Douglas Melton, a Harvard biology professor and the father of two children battling insulin-dependent diabetes, said he developed the fresh stem cell lines for his own use and for the research community in the hope that they could help advance stem cell research.
Because stem cells can develop into any body tissue, scientists say they may hold out hope for one day being able to treat a variety of diseases from Parkinson's to diabetes to spinal cord injuries.
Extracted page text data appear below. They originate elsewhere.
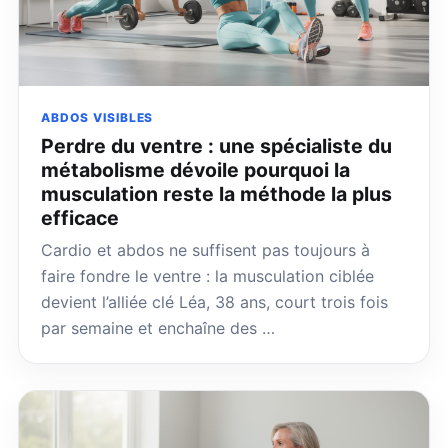
ABDOS VISIBLES
Perdre du ventre : une spécialiste du
métabolisme dévoile pourquoi la
musculation reste la méthode la plus
efficace
Cardio et abdos ne suffisent pas toujours à
faire fondre le ventre : la musculation ciblée
devient l’alliée clé Léa, 38 ans, court trois fois
par semaine et enchaîne des …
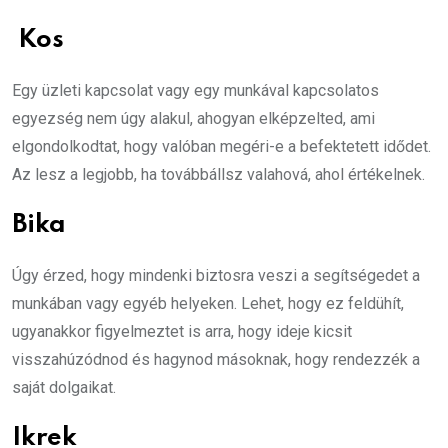
Kos
Egy üzleti kapcsolat vagy egy munkával kapcsolatos
egyezség nem úgy alakul, ahogyan elképzelted, ami
elgondolkodtat, hogy valóban megéri-e a befektetett idődet.
Az lesz a legjobb, ha továbbállsz valahová, ahol értékelnek.
Bika
Úgy érzed, hogy mindenki biztosra veszi a segítségedet a
munkában vagy egyéb helyeken. Lehet, hogy ez feldühít,
ugyanakkor figyelmeztet is arra, hogy ideje kicsit
visszahúzódnod és hagynod másoknak, hogy rendezzék a
saját dolgaikat.
Ikrek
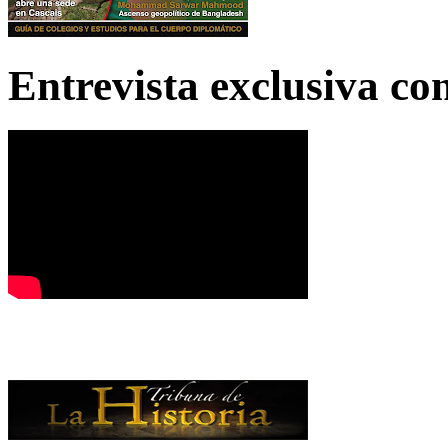
Entrevista exclusiva c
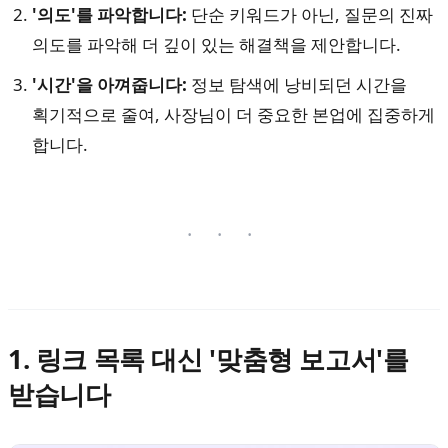
'의도'를 파악합니다:
단순 키워드가 아닌, 질문의 진짜
의도를 파악해 더 깊이 있는 해결책을 제안합니다.
'시간'을 아껴줍니다:
정보 탐색에 낭비되던 시간을
획기적으로 줄여, 사장님이 더 중요한 본업에 집중하게
합니다.
1. 링크 목록 대신 '맞춤형 보고서'를
받습니다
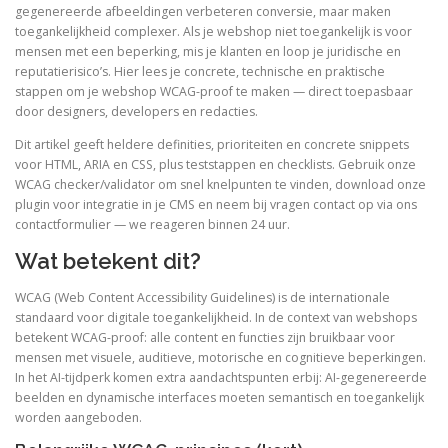
gegenereerde afbeeldingen verbeteren conversie, maar maken
toegankelijkheid complexer. Als je webshop niet toegankelijk is voor
mensen met een beperking, mis je klanten en loop je juridische en
reputatierisico’s. Hier lees je concrete, technische en praktische
stappen om je webshop WCAG-proof te maken — direct toepasbaar
door designers, developers en redacties.
Dit artikel geeft heldere definities, prioriteiten en concrete snippets
voor HTML, ARIA en CSS, plus teststappen en checklists. Gebruik onze
WCAG checker/validator om snel knelpunten te vinden, download onze
plugin voor integratie in je CMS en neem bij vragen contact op via ons
contactformulier — we reageren binnen 24 uur.
Wat betekent dit?
WCAG (Web Content Accessibility Guidelines) is de internationale
standaard voor digitale toegankelijkheid. In de context van webshops
betekent WCAG-proof: alle content en functies zijn bruikbaar voor
mensen met visuele, auditieve, motorische en cognitieve beperkingen.
In het AI-tijdperk komen extra aandachtspunten erbij: AI-gegenereerde
beelden en dynamische interfaces moeten semantisch en toegankelijk
worden aangeboden.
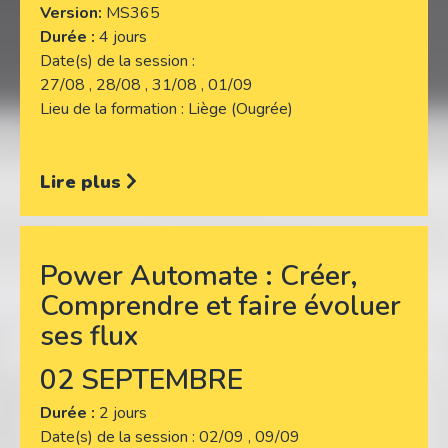
Version
MS365
Durée :
4 jours
Date(s) de la session
27/08 , 28/08 , 31/08 , 01/09
Lieu de la formation
Liège (Ougrée)
Lire plus
Power Automate : Créer,
Comprendre et faire évoluer
ses flux
02 SEPTEMBRE
Durée :
2 jours
Date(s) de la session
02/09 , 09/09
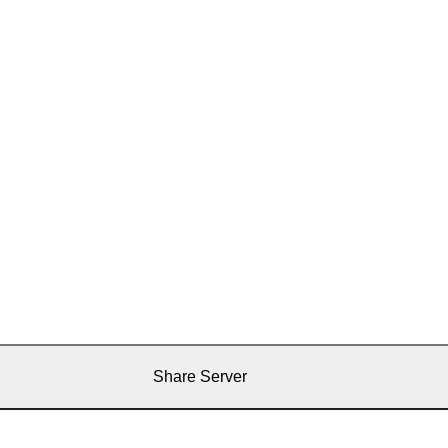
Share Server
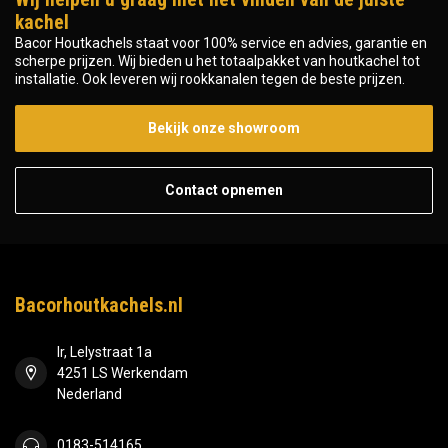
kachel
Bacor Houtkachels staat voor 100% service en advies, garantie en
scherpe prijzen. Wij bieden u het totaalpakket van houtkachel tot
installatie. Ook leveren wij rookkanalen tegen de beste prijzen.
Bekijk onze showroom
Contact opnemen
Bacorhoutkachels.nl
Ir, Lelystraat 1a
4251 LS Werkendam
Nederland
0183-514165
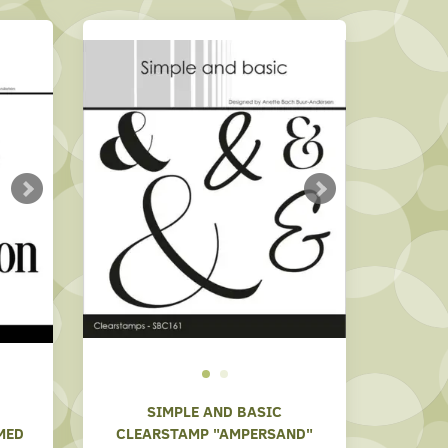
SIMPLE AND BASIC
MED
CLEARSTAMP "AMPERSAND"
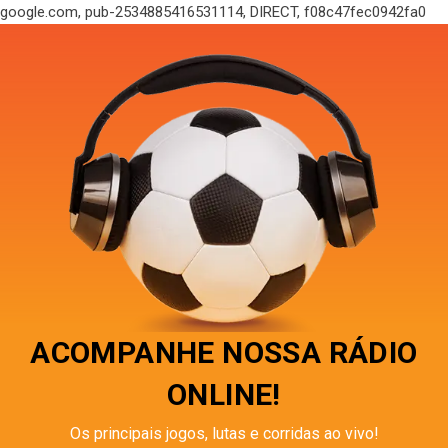
google.com, pub-2534885416531114, DIRECT, f08c47fec0942fa0
ACOMPANHE NOSSA RÁDIO
ONLINE!
Os principais jogos, lutas e corridas ao vivo!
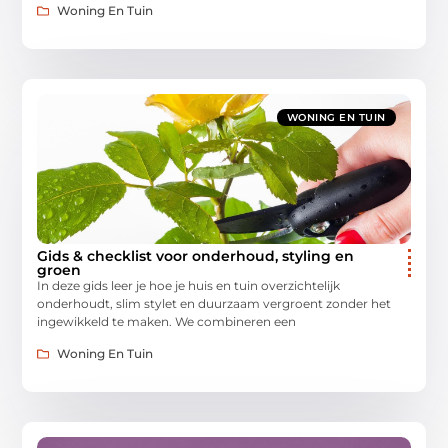
Woning En Tuin
WONING EN TUIN
Gids & checklist voor onderhoud, styling en
groen
In deze gids leer je hoe je huis en tuin overzichtelijk
onderhoudt, slim stylet en duurzaam vergroent zonder het
ingewikkeld te maken. We combineren een
Woning En Tuin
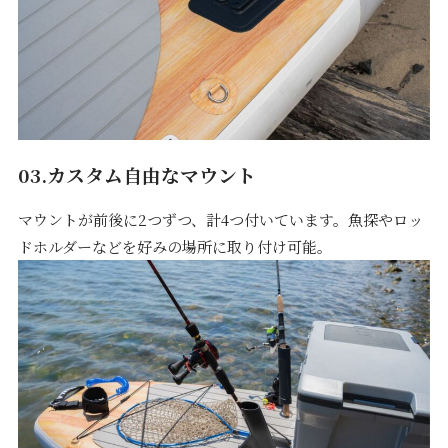
03.カスタム自由なマウント
マウントが前後に2つずつ、計4つ付いています。魚探やロッ
ドホルダーなどを好みの場所に取り付け可能。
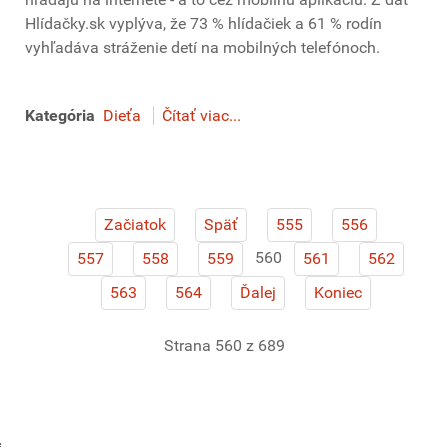
Hlídačky.sk vyplýva, že 73 % hlídačiek a 61 % rodín
vyhľadáva stráženie detí na mobilných telefónoch.
Kategória
Dieťa
Čítať viac...
Začiatok
Späť
555
556
560
557
558
559
561
562
563
564
Ďalej
Koniec
Strana 560 z 689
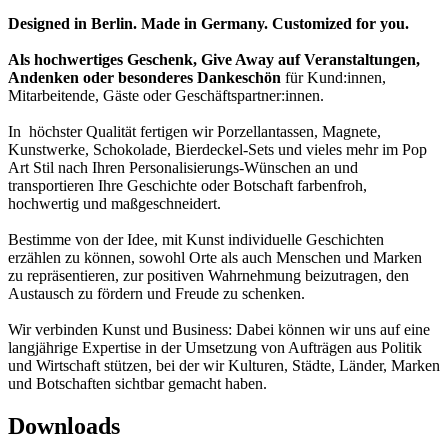
Designed in Berlin. Made in Germany. Customized for you.
Als hochwertiges Geschenk, Give Away auf Veranstaltungen,
Andenken oder besonderes Dankeschön
für Kund:innen,
Mitarbeitende, Gäste oder Geschäftspartner:innen.
In höchster Qualität fertigen wir Porzellantassen, Magnete,
Kunstwerke, Schokolade, Bierdeckel-Sets und vieles mehr im Pop
Art Stil nach Ihren Personalisierungs-Wünschen an und
transportieren Ihre Geschichte oder Botschaft farbenfroh,
hochwertig und maßgeschneidert.
Bestimme von der Idee, mit Kunst individuelle Geschichten
erzählen zu können, sowohl Orte als auch Menschen und Marken
zu repräsentieren, zur positiven Wahrnehmung beizutragen, den
Austausch zu fördern und Freude zu schenken.
Wir verbinden Kunst und Business: Dabei können wir uns auf eine
langjährige Expertise in der Umsetzung von Aufträgen aus Politik
und Wirtschaft stützen, bei der wir Kulturen, Städte, Länder, Marken
und Botschaften sichtbar gemacht haben.
Downloads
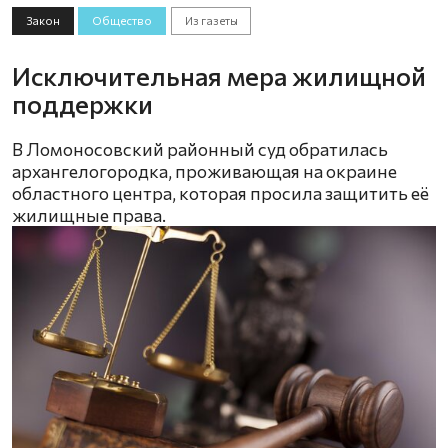
Закон
Общество
Из газеты
Исключительная мера жилищной
поддержки
В Ломоносовский районный суд обратилась
архангелогородка, проживающая на окраине
областного центра, которая просила защитить её
жилищные права.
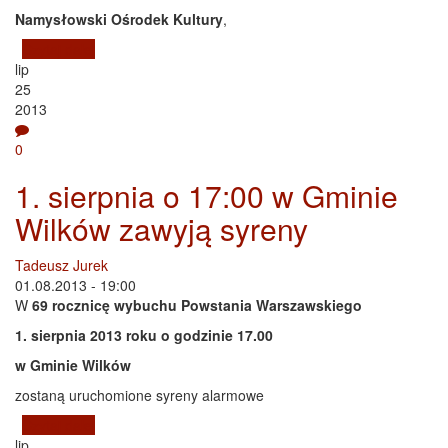
Namysłowski Ośrodek Kultury
,
Czytaj dalej
wpis Namysłów i Ziemia Namysłowska w dziejach
lip
Śląska i Polski - konferencja naukowa.
25
2013
0
1. sierpnia o 17:00 w Gminie
Wilków zawyją syreny
Tadeusz Jurek
01.08.2013 - 19:00
W
69 rocznicę wybuchu Powstania Warszawskiego
1. sierpnia 2013 roku o godzinie 17.00
w Gminie Wilków
zostaną uruchomione syreny alarmowe
Czytaj dalej
wpis 1. sierpnia o 17:00 w Gminie Wilków zawyją
lip
syreny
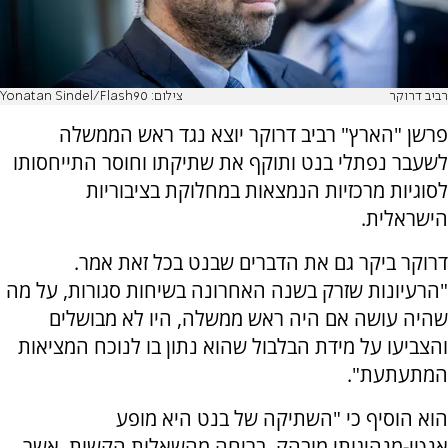
רביב דרוקר
צילום: Yonatan Sindel/Flash90
פרשן "הארץ" רביב דרוקר יוצא נגד ראש הממשלה
לשעבר נפתלי בנט ותוקף את שתיקתו וחוסר התייחסותו
לסוגיות מרכזיות הנמצאות במחלוקת בציבוריות
הישראלית.
דרוקר ביקר גם את הדברים שבנט בכל זאת אמר.
"הרעיונות שזרק בשנה האחרונה בשיחות סגורות, על מה
שהיה עושה אם היה ראש ממשלה, היו לא מבושלים
והצביעו על מידת הבלבול שהוא נתון בו לנוכח המציאות
המתעתעת".
הוא הוסיף כי "השתיקה של בנט היא מופע
אנטי-מנהיגותי מובהק. בריחה מהשאלות הקשות, אשר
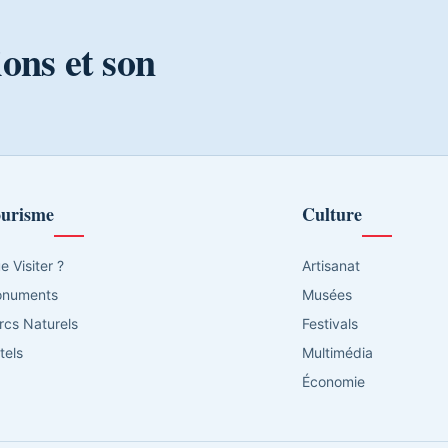
ions et son
urisme
Culture
e Visiter ?
Artisanat
numents
Musées
rcs Naturels
Festivals
tels
Multimédia
Économie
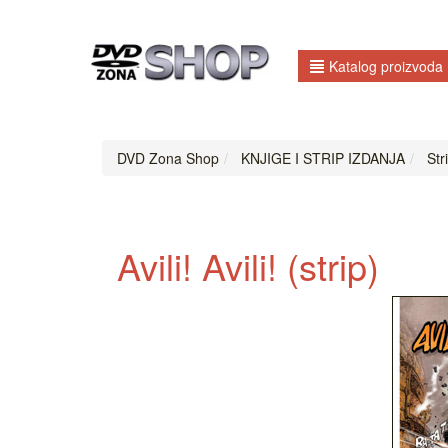
Katalog proizvoda
DVD Zona Shop
KNJIGE I STRIP IZDANJA
Str
Avili! Avili! (strip)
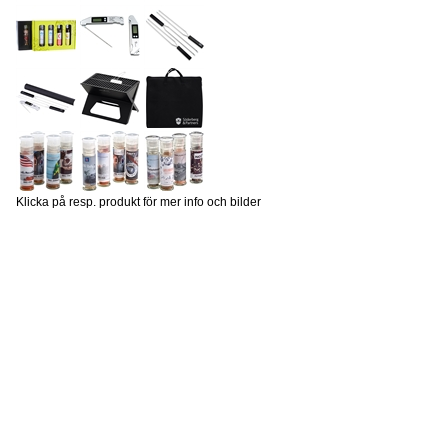
Klicka på resp. produkt för mer info och bilder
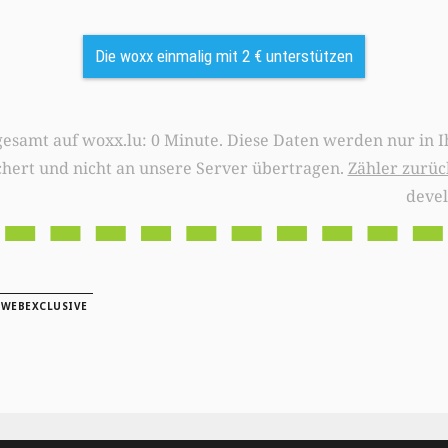
Die woxx einmalig mit 2 € unterstützen
0 Minute. Diese Daten werden nur in Ihrem Browser
chert und nicht an unsere Server übertragen.
Zähler zurüc
deve
|
WEBEXCLUSIVE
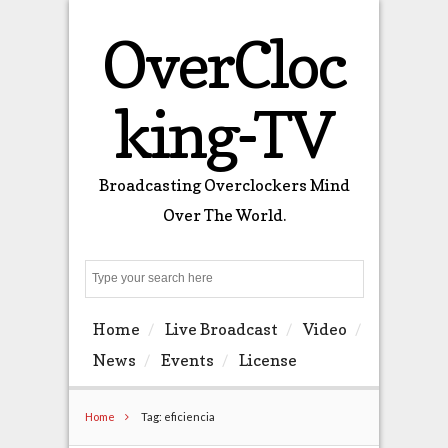
OverCloc
king-TV
Broadcasting Overclockers Mind
Over The World.
Search
Home
Live Broadcast
Video
News
Events
License
Home
Tag: eficiencia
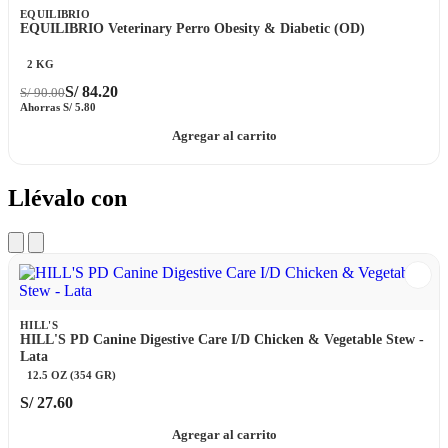
EQUILIBRIO
EQUILIBRIO Veterinary Perro Obesity & Diabetic (OD)
2 KG
S/
84.20
S/
90.00
Ahorras
S/
5.80
Agregar al carrito
Llévalo con
HILL'S
HILL'S PD Canine Digestive Care I/D Chicken & Vegetable Stew -
Lata
12.5 OZ (354 GR)
S/
27.60
Agregar al carrito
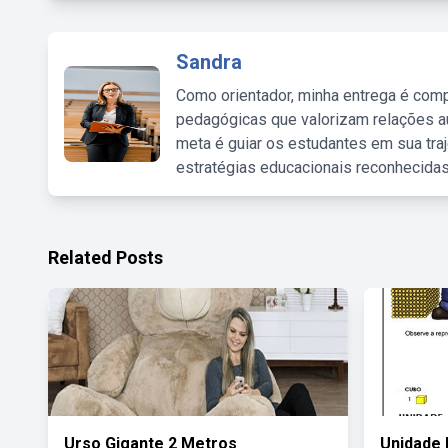
Sandra
Como orientador, minha entrega é comp
pedagógicas que valorizam relações au
meta é guiar os estudantes em sua traj
estratégias educacionais reconhecidas
Related Posts
Urso Gigante 2 Metros
Unidade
Funding for the new stem cell lines, which were derived from embryos discarded from fertility clinics, was provided by the New York-based Juvenile Diabetes Research Foundation International and The Howard Hughes Institute, a Maryland-based nonprofit medical research organization, Melton said.
Melton said he plans to publish details about the new stem cell lines in a week or two and will make them available to researchers by early 2004.
Progress in the controversial field of stem cell research has been hampered in the United States by legislation that limits federally funded work on stem cells to a small number of cell lines that were created before April 9, 2001.
President Bush announced the restrictions in 2001, and has also called for a ban on human cloning - both reproductive cloning to make babies and the cloning of embryos solely to cull stem cells for medical research.
Because isolating stem cells for research involves the destruction of embryos, it has become a new frontier in the international debate over reproduction and the beginning of human life.
"We made them for our use and to share with the research community," Melton said on the sidelines of Singapore's inaugural International Stem Cell Conference, where he was an invited speaker.
Melton said he hopes stem cells can one day be coaxed into becoming insulin-producing cells that can be grafted into diabetics for a permanent cure.